18 January 2011

Old Lutheran Quote of the Day

Not that we offer the sacrament, but that by our praise, prayer, and sacrifice we move him and give him occasion to offer himself for us in heaven and ourselves with him.  -- Blessed Martin Luther, Treasury, p. 1129.


Phil said...

"...offer himself for us in heaven..."

I remember reading this passage and not knowing what to make of it. Is the Church's eucharistic "praying" that which moves Christ and gives him this "occasion?" How would you explain the connection between Christ's "occasioned" offering and the Consecration in the Liturgy?

William Weedon said...

I think Gerhard explains Luther best here:

In the celebration of the Eucharist ‘we proclaim the Lord’s death’ (1 Cor. 11:26) and pray that God would be merciful to us on account of that holy and immaculate sacrifice completed on the cross and on account of that holy Victim which is certainly present in the Eucharist…. That he would in kindness receive and grant a place to the rational and spiritual oblation of our prayer. (Confessio Catholica, vol II, par II, arti xiv, cap. I, ekthesis 6, 1200-1201)
It is clear that the sacrifice takes place in heaven, not on earth, inasmuch as the death and passion of God’s beloved Son is offered to God the Father by way of commemoration… In the Christian sacrifice there is no victim except the real and substantial body of Christ, and in the same way there is no true priest except Christ Himself. Hence, this sacrifice once offered on the cross takes place continually in an unseen fashion in heaven by way of commemoration, when Christ offers to His Father on our behalf His sufferings of the past, especially when we are applying ourselves to the sacred mysteries, and this is the ‘unbloody sacrifice’ which is carried out in heaven. (1204)

Phil said...

So the connection between the Consecration and Christ's self-offering in heaven is simply coincidental and simultaneous, with no other link (causal in one direction or the other, for example)?

William Weedon said...

I wouldn't say causal, but I would say that it connects the two together. What's happening on earth comes into sync with what our Lord constantly does in heaven.

Phil said...

Ah, so just as Christ willed to sacrifice Himself on Calvary, He also willed to institute the eating of His Body and His Blood as sacrificial Victim, then? Eternal offering in heaven, and ongoing observation on earth? The unity of the two is then in the will of God?

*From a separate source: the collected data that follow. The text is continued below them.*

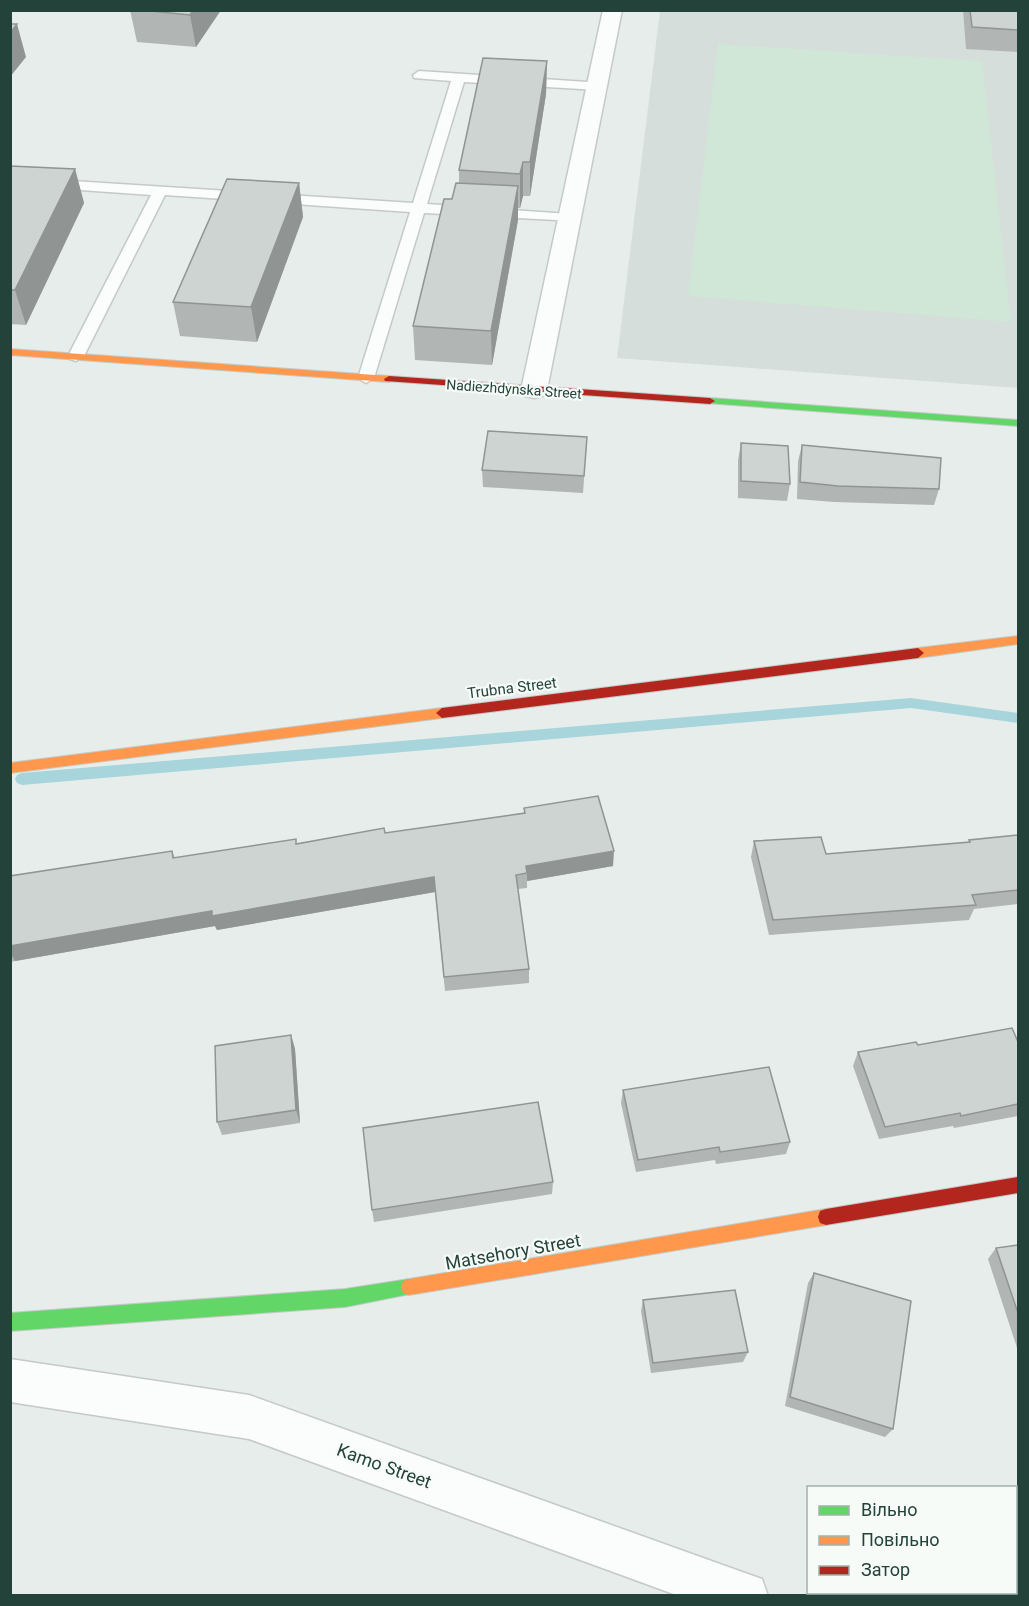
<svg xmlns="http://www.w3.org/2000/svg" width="1029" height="1606" viewBox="0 0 1029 1606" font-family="Roboto,sans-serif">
  <rect width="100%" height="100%" fill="#e7edea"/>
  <!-- built -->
  <path fill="#d5deda" d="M 660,11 L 1018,11 L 1018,388 L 617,358 Z"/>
  <!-- green -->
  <path fill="#d0e6d6" d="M 718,44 L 982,61 L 1011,322 L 688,296 Z"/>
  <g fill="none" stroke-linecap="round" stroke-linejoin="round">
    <!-- stream -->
    <path fill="#a7d5db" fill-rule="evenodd" d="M 911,698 L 1018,713 L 1018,723 L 911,708 L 22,785 L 17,783 L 15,779 L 17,775 L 22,773 Z"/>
    <!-- lane casing -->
    <g stroke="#c4cac7" stroke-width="3">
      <path id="lane" d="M 419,71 L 603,83 L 604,86 L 603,89 L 598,90 L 464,82 L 427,204 L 570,214 L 577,218 L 575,221 L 424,213 L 374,378 L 366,383 L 358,378 L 410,212 L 165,195 L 84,356 L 76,361 L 70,359 L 68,356 L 151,195 L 10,185 L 10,177 L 413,203 L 451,81 L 414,78 L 413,75 Z"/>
    </g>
    <!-- street casing -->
    <g stroke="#c4cac7" stroke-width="3">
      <path id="street" d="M 603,10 L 622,10 L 547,390 L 543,396 L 534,398 L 525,396 L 521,390 Z
        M 10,1359 L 249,1395 L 745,1573 L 762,1579 L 768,1596 L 679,1596 L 249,1439 L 10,1402 Z"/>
    </g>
    <!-- fast casing -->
    <g stroke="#c3cac7" stroke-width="2">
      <path id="fast" d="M 710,398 L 1018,420 L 1018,426 L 706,403 L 705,401 Z
        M 409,1279 L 415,1281 L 417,1287 L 415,1293 L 345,1307 L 10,1331 L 10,1313 L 345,1289 Z"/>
    </g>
    <!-- slow casing -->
    <g stroke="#c3cac7" stroke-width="2">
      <path id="slow" d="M 10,349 L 389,376 L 394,379 L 389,382 L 10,355 Z
        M 1018,636 L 1018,644 L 918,658 L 912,653 L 918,648 Z
        M 442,708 L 448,713 L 442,718 L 10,773 L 10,763 Z
        M 826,1209 L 832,1211 L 834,1217 L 832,1223 L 826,1225 L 409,1295 L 403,1293 L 401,1287 L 403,1281 L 409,1279 Z"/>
    </g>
    <!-- jam casing -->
    <g stroke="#c3cac7" stroke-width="2">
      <path id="jam" d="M 389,376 L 710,398 L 715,401 L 710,404 L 385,381 L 384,379 Z
        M 918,648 L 924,653 L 918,658 L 442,718 L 436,713 L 442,708 Z
        M 1018,1177 L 1018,1193 L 826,1225 L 820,1223 L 818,1217 L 820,1211 L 826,1209 Z"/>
    </g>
    <!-- lane -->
    <use href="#lane" fill="#fbfcfc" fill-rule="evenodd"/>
    <!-- street -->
    <use href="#street" fill="#fbfcfc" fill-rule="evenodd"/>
    <!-- fast -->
    <use href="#fast" fill="#63d668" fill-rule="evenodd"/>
    <!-- slow -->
    <use href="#slow" fill="#ff974d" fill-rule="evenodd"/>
    <!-- jam -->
    <use href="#jam" fill="#b3261e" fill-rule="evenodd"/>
  </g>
  <!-- wall -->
  <path fill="#b1b6b4" d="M 130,10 L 221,10 L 196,47 L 137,42 Z
    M 963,10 L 1018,10 L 1018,52 L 966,49 Z
    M 547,61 L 546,94 L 530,196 L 523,196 L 520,208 L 518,208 L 518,220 L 492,365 L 415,360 L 413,326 L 452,199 L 459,183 L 459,170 Z
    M 10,166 L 75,169 L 84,203 L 26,325 L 10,324 Z
    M 299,183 L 303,217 L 257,342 L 180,336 L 173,302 Z
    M 587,437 L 583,493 L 483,487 L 482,470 Z
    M 741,443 L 790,484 L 787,501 L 738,498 L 738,460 Z
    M 802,445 L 939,489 L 934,505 L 834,502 L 797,499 L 798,461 Z
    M 524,808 L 613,866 L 527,881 L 527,888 L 518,889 L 529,969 L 529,983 L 445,991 L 435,892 L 217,930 L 215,926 L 10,962 L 10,876 L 172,851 L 175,858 L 385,833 L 524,813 Z
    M 1018,835 L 1018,904 L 974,909 L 969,920 L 769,935 L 751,857 L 754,841 L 826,854 L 968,842 L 969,840 Z
    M 291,1035 L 295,1049 L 300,1123 L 222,1135 L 217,1122 Z
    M 1018,1042 L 1018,1116 L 954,1128 L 953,1126 L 879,1139 L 853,1066 L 858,1052 L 918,1045 Z
    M 623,1090 L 790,1142 L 786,1154 L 716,1164 L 715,1160 L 636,1172 L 621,1103 Z
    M 553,1182 L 552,1194 L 374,1222 L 372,1210 Z
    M 1018,1245 L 1018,1351 L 988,1259 L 996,1248 Z
    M 814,1273 L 893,1429 L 885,1437 L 785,1406 L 808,1283 Z
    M 643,1300 L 748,1352 L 743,1362 L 651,1373 L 641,1311 Z"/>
  <!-- shaded-wall -->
  <path fill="#909492" d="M 193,10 L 221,10 L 196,47 L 190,15 Z
    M 17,24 L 26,57 L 10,77 L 10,33 Z
    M 547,61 L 546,94 L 530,196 L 530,162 Z
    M 523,162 L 523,196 L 520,208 L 520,174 Z
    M 75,169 L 84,203 L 26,325 L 15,290 Z
    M 299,183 L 303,217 L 257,342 L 251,307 Z
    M 518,186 L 518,220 L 492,365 L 491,331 Z
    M 614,851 L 613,866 L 527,881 L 527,873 L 526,866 Z
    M 434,877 L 435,892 L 217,930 L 215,926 L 15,961 L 10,952 L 10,946 L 212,911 Z
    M 291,1035 L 295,1049 L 300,1123 L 296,1110 Z"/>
  <!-- building -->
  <path fill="#ced4d1" stroke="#909492" stroke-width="1.5" d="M 141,10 L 193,10 L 190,15 Z
    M 970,10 L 1018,10 L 1018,30 L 972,27 Z
    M 10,24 L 17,24 L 10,33 Z
    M 483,58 L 547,61 L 530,162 L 523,162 L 520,174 L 459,170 Z
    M 10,166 L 75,169 L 15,290 L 10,290 Z
    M 227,179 L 299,183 L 251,307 L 173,302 Z
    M 456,183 L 518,186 L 491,331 L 413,326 L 444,199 L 452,199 Z
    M 488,431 L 587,437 L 584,476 L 482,470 Z
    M 741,443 L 788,446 L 790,484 L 741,481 Z
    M 802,445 L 941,458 L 939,489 L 838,486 L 800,482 Z
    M 598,796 L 614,851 L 526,866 L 527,873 L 516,875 L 529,969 L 444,977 L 434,877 L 212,916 L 212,911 L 10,946 L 10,876 L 172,851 L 173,858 L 296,839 L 296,844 L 384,828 L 385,833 L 525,813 L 524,808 Z
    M 1018,835 L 1018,890 L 972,895 L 976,905 L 773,920 L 754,841 L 821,837 L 826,854 L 970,842 L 969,840 Z
    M 1012,1028 L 1018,1042 L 1018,1104 L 961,1116 L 960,1113 L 885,1127 L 858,1052 L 916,1042 L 918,1045 Z
    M 291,1035 L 296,1110 L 217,1122 L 215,1046 Z
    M 769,1067 L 790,1142 L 720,1152 L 719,1147 L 638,1160 L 623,1090 Z
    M 538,1102 L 553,1182 L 372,1210 L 363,1128 Z
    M 1018,1245 L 1018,1313 L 996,1248 Z
    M 814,1273 L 911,1301 L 893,1429 L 790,1397 Z
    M 735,1290 L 748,1352 L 653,1363 L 643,1300 Z"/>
  <g text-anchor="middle" stroke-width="4.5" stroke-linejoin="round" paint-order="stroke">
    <!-- far-street labels -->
    <g font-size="14" fill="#234239" stroke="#f6fbf8">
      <text transform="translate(514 389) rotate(4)" y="5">Nadiezhdynska Street</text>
    </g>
    <!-- street labels -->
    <g font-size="15" fill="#234239" stroke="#f6fbf8">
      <text transform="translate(512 688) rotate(-7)" y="5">Trubna Street</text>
    </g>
    <!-- near-street labels -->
    <g font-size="18" fill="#234239" stroke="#f6fbf8">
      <text transform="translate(513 1252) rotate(-10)" y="6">Matsehory Street</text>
      <text transform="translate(384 1466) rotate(20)" y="6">Kamo Street</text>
    </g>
  </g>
  <!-- border -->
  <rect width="1029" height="1606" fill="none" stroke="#234239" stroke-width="24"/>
  <!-- legend -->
  <rect x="807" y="1486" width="210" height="108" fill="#f6fbf8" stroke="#a2b1ac" stroke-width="1.5"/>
  <rect x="819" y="1506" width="30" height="9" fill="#63d668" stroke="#a2b1ac" stroke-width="1.5"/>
  <text x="861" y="1516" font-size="18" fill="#234239">Вільно</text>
  <rect x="819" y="1536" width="30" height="9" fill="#ff974d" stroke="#a2b1ac" stroke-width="1.5"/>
  <text x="861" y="1546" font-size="18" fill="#234239">Повільно</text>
  <rect x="819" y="1566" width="30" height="9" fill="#b3261e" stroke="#a2b1ac" stroke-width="1.5"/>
  <text x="861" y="1576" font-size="18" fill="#234239">Затор</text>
</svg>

The more I've thought about prayer, the more confused I am about it. Why do we pray? How does prayer move God? Is prayer a good work that God has commanded (Law) or is it something that God has instituted and therefore has attached promises to (Gospel), or is it both in different ways? Isn't the pastor's earthly liturgical consecration according to Christ's institution both Law and Gospel in different ways? If so, aren't attacks on Eucharistic Prayers as not "pure Gospel" (i.e. NO LAW WORKING HERE!) totally misguided?

Must we say that the Elevation is only proclamation, or can it also be to "hold up to God His commandment and promise" (LC)?

I wonder whether Rome's error isn't that they effectively say that certain things are Law and Gospel in the same way. On the other hand, a rigorist sacramental/sacrificial distinction will attempt to say that certain liturgical acts are Gospel and never Law, or vice versa. Perhaps the key is to say that certain liturgical components are both Law and Gospel (sacrificial / sacramental) but in utterly distinct ways?

William Weedon said...


I came to great peace when I stopped trying to understand prayer, and just began to practice it. I don't need to understand something that I cannot fathom. The Son prays. The Spirit prays. The Church prays. And in all we lift up the pain and grief and joys and thanksgivings of all the world to the holy Father. I don't know why it works or how it works; but I do know that it works.